Satyendra Nath Bose, Max Perutz, Linus Pauling, or Hideki Yukawa can be considered in this category to a limited extent, because they were reductionists – they specialized in some branch, but did not have the same mastery in related branches.

b) Most ancient texts describe about how to select a competent Guru. Here personal integrity and depth of knowledge (to clear doubts on any subject) are given maximum weightage.

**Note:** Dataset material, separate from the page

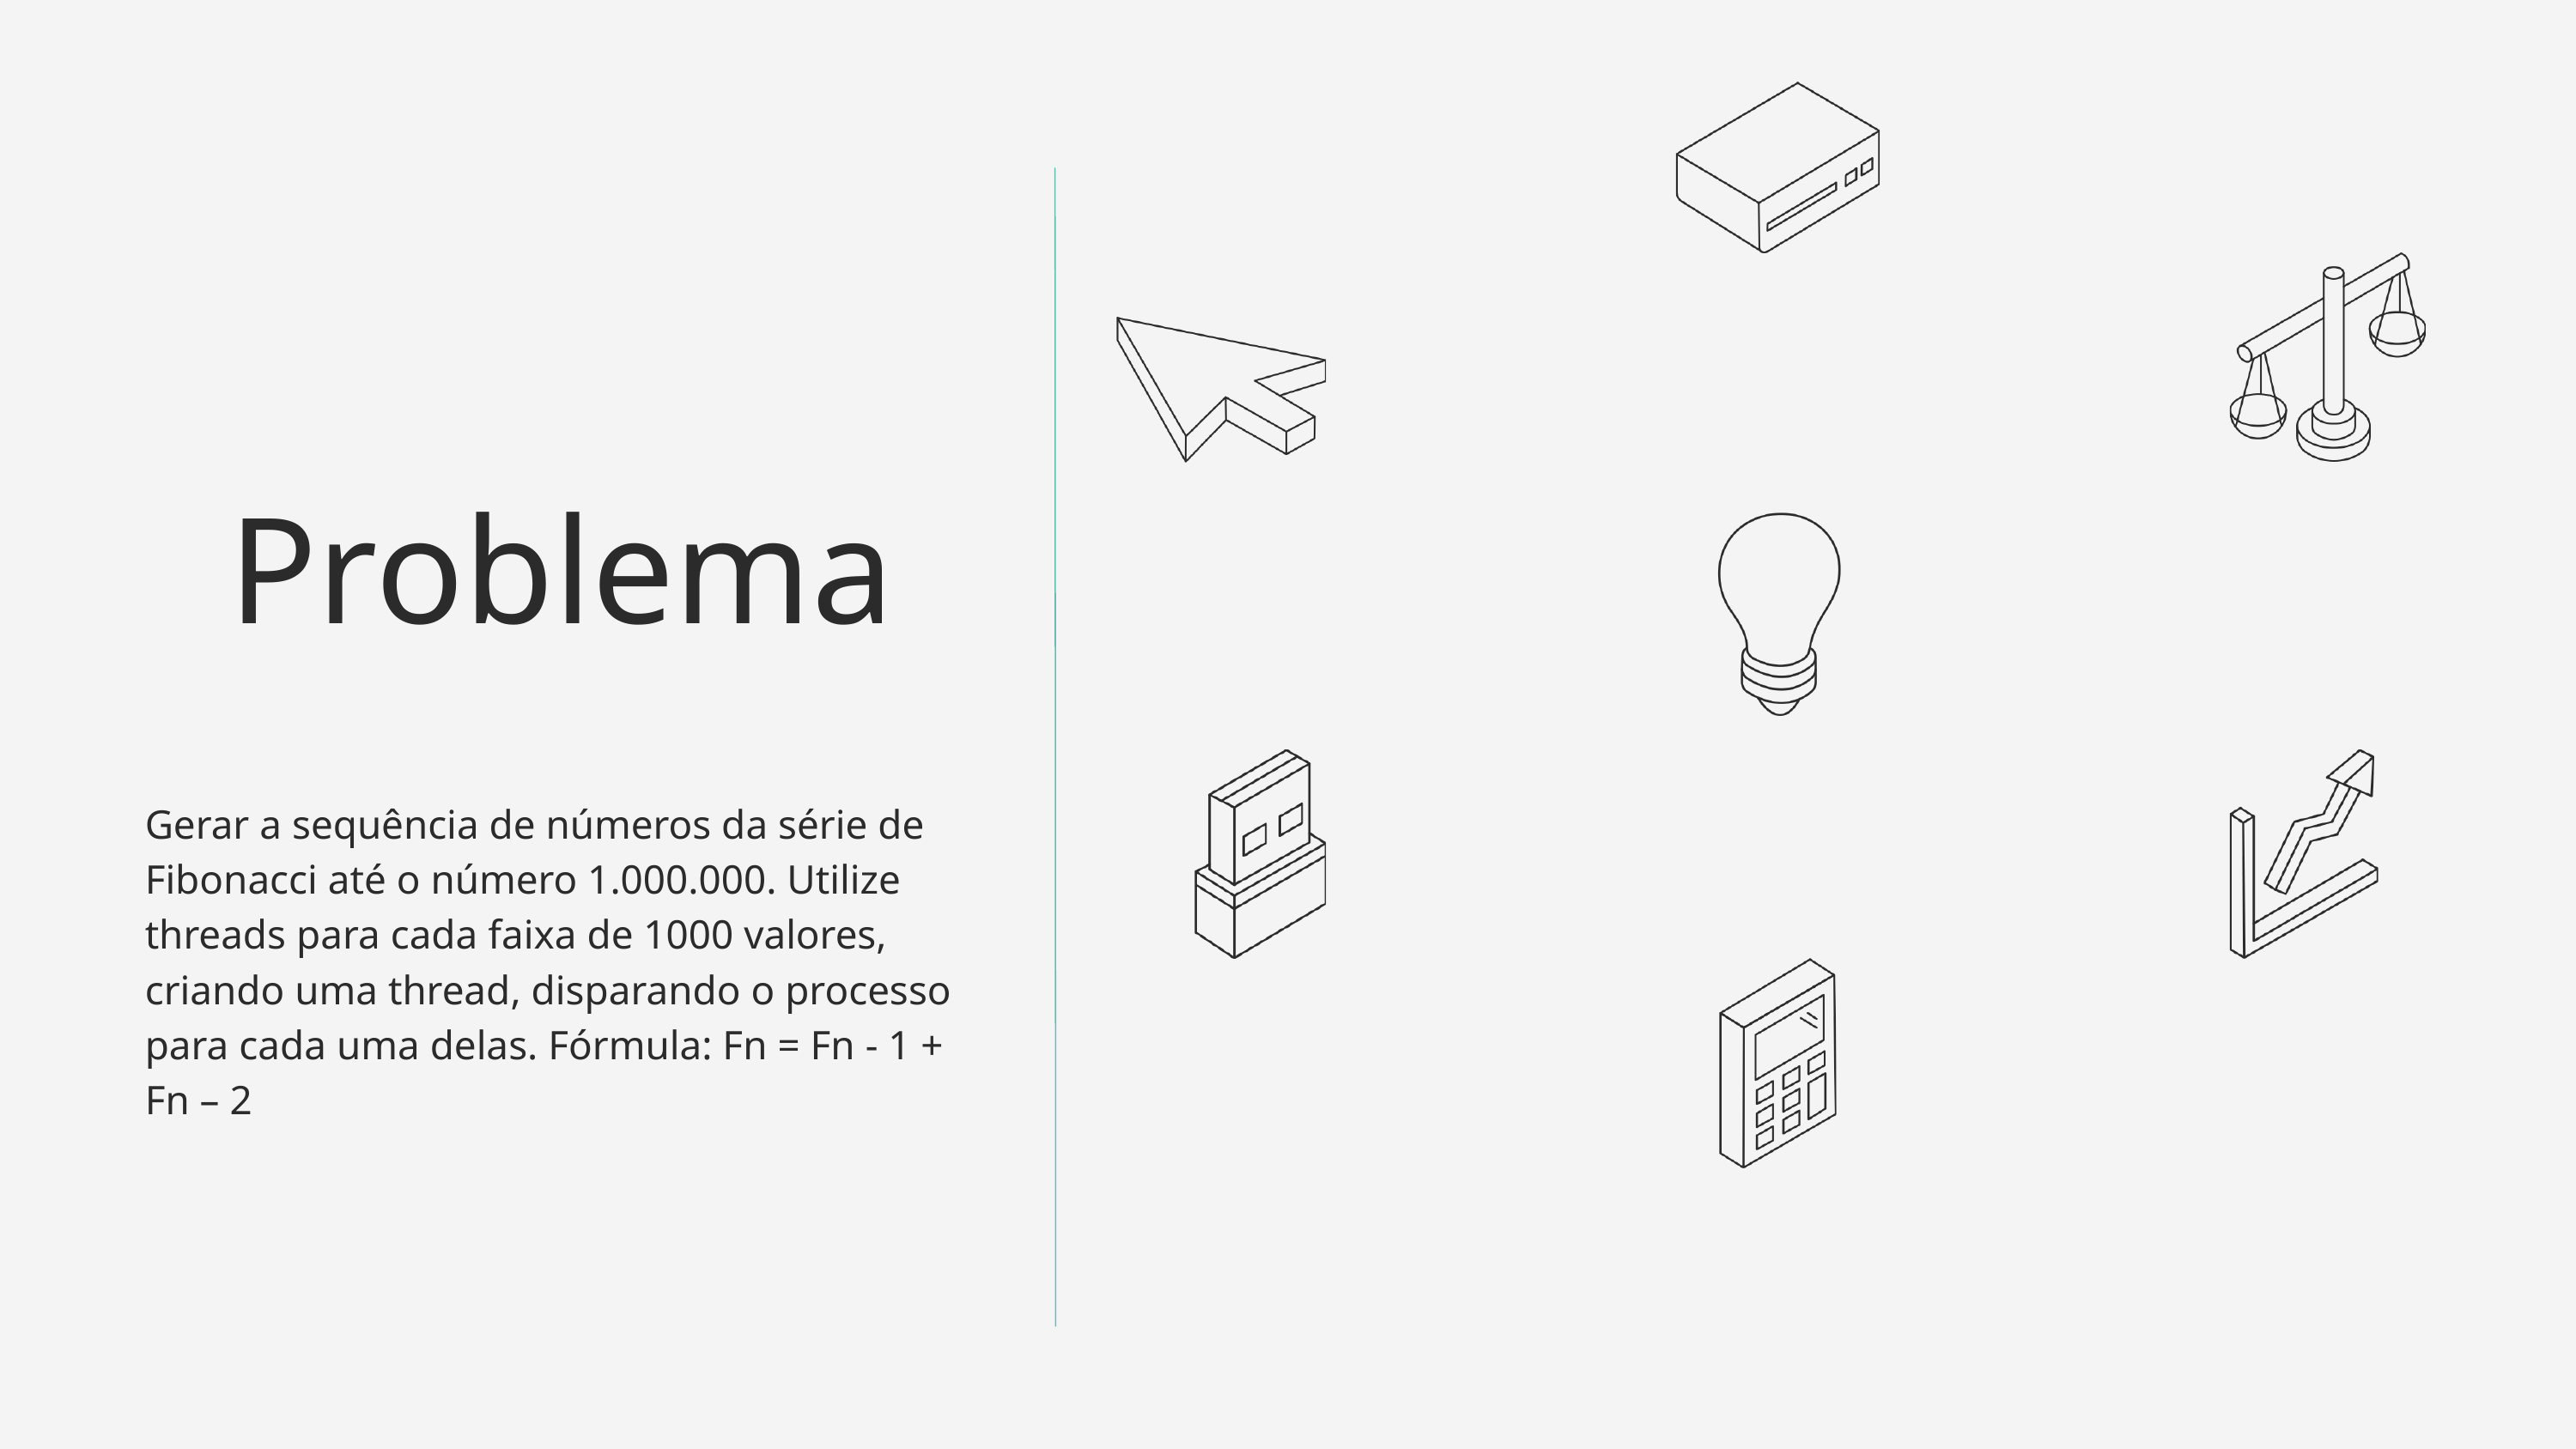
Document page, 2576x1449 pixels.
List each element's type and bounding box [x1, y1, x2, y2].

2. The word Bodhi, made famous because Buddha attained knowledge under such a tree, does not reflect the sense of Ashwattha, which literally means that which goes on evolving and expanding. But this expansion is not continuous expansion. Its spatial expansion stops after sometime due to scientific reasons I have discussed on different occasions. But its time evolution does not cease. The reason why the tree is pictured as inverted has been explained while discussing the difference between science and knowledge. Knowledge tends towards unification. When our eyes see a flower, it creates a blurred image of color only in our brain. Our sense of touch describes us its form. Sense of taste describes its radiance (freshness). Sense of smell describes its fragrance. Our sense of hearing describes its spatial arrangement in layers (sound is a longitudinal wave, also called compression wave). When all these sensations are mixed in our brain and compared with our memory, we “know” that it is a flower. But science is limited knowledge about something. Hence if we study color, texture or smell etc. those will be science. Since science is a part, it flows from the whole. Since the universe is perceived by us as parts, it is science. But the source of this science is one knowledge from which it flows. Thus, the tree is pictured as inverted. Because it depicts the creation and time evolution of the universe from one source. Its branches and other parts describe different sciences. A standing tree would imply growth of the original source. But an inverted tree implies parts emanating from one source, which together grows to form the whole. This is a vast subject and unless someone is an expert in Quantum physics, it will be very difficult to understand its meaning. Even then it uses a science much higher than modern science.

The two birds are one representing living bodies and the other representing Consciousness. We may have knowledge about different subjects, but the universal content of all knowledge is of the form: “I know……..(about this)”. Secondly, knowledge is the result of measurement (or perception, which is the same as measurement). We compare something with a standard unit scale up or down to know the result. Hence, the result of measurement always returns scalar quantities (2kg or 5 kg, where kg is a pre-known unit that is in our memory). As long as the measurement process goes on, our mind rests with it due to inertia. Like inertia of motion is destroyed due to friction or application of another force, the inertia of mind, i.e. thought, is destroyed due to getting the object of desire (praapti), or intense pain, which diverts our mind, or knowledge about the object. The moment we “know”, our mind rests – no action. The knowledge is posted in our memory. Hence knowledge implies cessation of action. This is called the observer of quantum physics and explains “collapse”. For this reason, the other bird is described as only observing.